After enabling the non-prepared plan cache, you can execute the EXPLAIN FORMAT='plan_cache' SELECT ... statement to verify whether the query can hit the cache. For queries that cannot hit the cache, the system returns the reason in a warning.

Note that if you do not add FORMAT='plan_cache', the EXPLAIN statement will never hit the cache.

To verify whether the query hits the cache, execute the following EXPLAIN FORMAT='plan_cache' statement:

EXPLAIN FORMAT='plan_cache' SELECT * FROM (SELECT a+1 FROM t) t;

The output is as follows:

3 rows in set, 1 warning (0.00 sec)

To view the queries that cannot hit the cache, execute SHOW warnings;:

SHOW warnings;

The output is as follows:

+---------+------+-------------------------------------------------------------------------------+ | Level | Code | Message | +---------+------+-------------------------------------------------------------------------------+ | Warning | 1105 | skip non-prepared plan-cache: queries that have sub-queries are not supported | +---------+------+-------------------------------------------------------------------------------+ 1 row in set (0.00 sec)

In the preceding example, the query cannot hit the cache because the non-prepared plan cache does not support the + operation.

Monitoring

After enabling the non-prepared plan cache, you can monitor the memory usage, number of plans in the cache, and cache hit rate in the following panes:

non-prepare-plan-cache

You can also monitor the cache hit rate in the statements_summary table and slow query log.
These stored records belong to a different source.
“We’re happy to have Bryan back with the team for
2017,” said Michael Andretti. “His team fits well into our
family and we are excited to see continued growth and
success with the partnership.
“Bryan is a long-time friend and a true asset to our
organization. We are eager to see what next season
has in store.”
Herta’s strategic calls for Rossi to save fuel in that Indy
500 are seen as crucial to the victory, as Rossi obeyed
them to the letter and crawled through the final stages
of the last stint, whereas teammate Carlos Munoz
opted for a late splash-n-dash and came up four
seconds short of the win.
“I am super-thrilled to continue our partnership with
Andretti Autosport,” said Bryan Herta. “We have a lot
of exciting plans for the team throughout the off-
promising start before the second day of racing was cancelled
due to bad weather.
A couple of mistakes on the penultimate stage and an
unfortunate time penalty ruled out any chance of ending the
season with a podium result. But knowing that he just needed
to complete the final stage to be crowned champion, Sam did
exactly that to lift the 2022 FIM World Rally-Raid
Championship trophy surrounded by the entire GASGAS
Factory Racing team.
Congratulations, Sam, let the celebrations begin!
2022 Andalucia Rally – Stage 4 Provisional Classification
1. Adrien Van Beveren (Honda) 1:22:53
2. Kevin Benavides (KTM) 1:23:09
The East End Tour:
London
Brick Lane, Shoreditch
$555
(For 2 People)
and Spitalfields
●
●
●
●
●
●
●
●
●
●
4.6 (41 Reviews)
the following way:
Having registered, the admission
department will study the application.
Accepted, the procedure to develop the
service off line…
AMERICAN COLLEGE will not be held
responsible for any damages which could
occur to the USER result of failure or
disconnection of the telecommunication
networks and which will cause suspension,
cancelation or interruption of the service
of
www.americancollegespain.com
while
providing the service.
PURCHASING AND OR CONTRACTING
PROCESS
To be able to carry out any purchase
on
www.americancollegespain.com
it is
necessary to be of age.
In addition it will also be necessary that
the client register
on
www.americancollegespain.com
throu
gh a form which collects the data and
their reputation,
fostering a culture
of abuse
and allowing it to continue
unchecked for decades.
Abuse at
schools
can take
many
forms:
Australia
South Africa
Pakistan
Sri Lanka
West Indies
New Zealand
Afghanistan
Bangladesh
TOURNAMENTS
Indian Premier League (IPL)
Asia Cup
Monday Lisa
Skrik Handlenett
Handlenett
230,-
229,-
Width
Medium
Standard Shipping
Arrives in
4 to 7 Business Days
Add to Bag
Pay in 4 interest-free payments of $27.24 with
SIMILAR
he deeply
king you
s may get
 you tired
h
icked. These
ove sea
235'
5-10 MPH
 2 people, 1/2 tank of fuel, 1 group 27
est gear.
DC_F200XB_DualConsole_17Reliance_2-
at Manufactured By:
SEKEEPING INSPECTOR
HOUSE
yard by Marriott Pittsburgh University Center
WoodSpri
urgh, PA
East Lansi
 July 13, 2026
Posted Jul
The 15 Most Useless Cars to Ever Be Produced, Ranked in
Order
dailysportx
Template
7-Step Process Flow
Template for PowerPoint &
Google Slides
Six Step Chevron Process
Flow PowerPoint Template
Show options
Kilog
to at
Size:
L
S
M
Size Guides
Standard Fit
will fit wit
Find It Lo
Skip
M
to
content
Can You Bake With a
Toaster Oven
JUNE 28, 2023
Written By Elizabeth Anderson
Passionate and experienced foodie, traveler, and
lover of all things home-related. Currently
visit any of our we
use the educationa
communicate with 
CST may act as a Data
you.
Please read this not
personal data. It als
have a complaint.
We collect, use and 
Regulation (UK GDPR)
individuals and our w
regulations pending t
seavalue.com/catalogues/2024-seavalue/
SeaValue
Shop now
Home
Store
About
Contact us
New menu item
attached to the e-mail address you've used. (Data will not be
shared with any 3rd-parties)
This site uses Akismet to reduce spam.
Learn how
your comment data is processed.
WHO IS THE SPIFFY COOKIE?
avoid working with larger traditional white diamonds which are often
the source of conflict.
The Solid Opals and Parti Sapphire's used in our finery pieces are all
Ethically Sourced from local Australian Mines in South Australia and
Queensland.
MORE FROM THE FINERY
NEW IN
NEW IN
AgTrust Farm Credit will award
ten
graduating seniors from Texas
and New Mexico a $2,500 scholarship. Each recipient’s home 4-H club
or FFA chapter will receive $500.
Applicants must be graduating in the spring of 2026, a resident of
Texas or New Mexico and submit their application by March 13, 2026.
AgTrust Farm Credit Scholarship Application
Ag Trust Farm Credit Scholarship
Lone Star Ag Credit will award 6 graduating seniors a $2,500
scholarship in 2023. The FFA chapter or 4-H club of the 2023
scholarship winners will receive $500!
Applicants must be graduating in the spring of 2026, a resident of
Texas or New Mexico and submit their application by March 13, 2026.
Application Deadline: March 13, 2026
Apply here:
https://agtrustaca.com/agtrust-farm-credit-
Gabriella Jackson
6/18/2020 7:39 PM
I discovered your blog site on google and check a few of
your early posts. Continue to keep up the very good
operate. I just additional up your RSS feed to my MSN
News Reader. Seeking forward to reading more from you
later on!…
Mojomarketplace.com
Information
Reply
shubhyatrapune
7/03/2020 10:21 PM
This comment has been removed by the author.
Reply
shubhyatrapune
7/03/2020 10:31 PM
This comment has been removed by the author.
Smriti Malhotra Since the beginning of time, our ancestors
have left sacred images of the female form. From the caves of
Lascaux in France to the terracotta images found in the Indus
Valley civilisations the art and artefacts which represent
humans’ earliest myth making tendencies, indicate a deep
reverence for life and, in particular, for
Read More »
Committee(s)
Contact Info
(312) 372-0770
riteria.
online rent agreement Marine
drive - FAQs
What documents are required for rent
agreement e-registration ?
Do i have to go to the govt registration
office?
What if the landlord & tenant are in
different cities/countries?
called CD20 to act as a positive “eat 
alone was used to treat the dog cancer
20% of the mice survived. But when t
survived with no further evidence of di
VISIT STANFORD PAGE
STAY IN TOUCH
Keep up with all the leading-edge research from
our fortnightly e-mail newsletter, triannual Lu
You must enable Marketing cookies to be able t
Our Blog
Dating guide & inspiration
The following shows how to view the cache hit rate in the statements_summary table:

  1. Create a table t:

    CREATE TABLE t (a int);
  2. Enable the non-prepared plan cache:

    SET @@tidb_enable_non_prepared_plan_cache=ON;
  3. Execute the following three queries:

    SELECT * FROM t WHERE a<1; SELECT * FROM t WHERE a<2; SELECT * FROM t WHERE a<3;
  4. Query the statements_summary table to view the cache hit rate:

    SELECT digest_text, query_sample_text, exec_count, plan_in_cache, plan_cache_hits FROM INFORMATION_SCHEMA.STATEMENTS_SUMMARY WHERE query_sample_text LIKE '%SELECT * FROM %';

    The output is as follows:

    +---------------------------------+------------------------------------------+------------+---------------+-----------------+ | digest_text | query_sample_text | exec_count | plan_in_cache | plan_cache_hits | +---------------------------------+------------------------------------------+------------+---------------+-----------------+ | SELECT * FROM `t` WHERE `a` < ? | SELECT * FROM t WHERE a<1 | 3 | 1 | 2 | +---------------------------------+------------------------------------------+------------+---------------+-----------------+ 1 row in set (0.01 sec)

    From the output, you can see that the query was executed three times and hit the cache twice.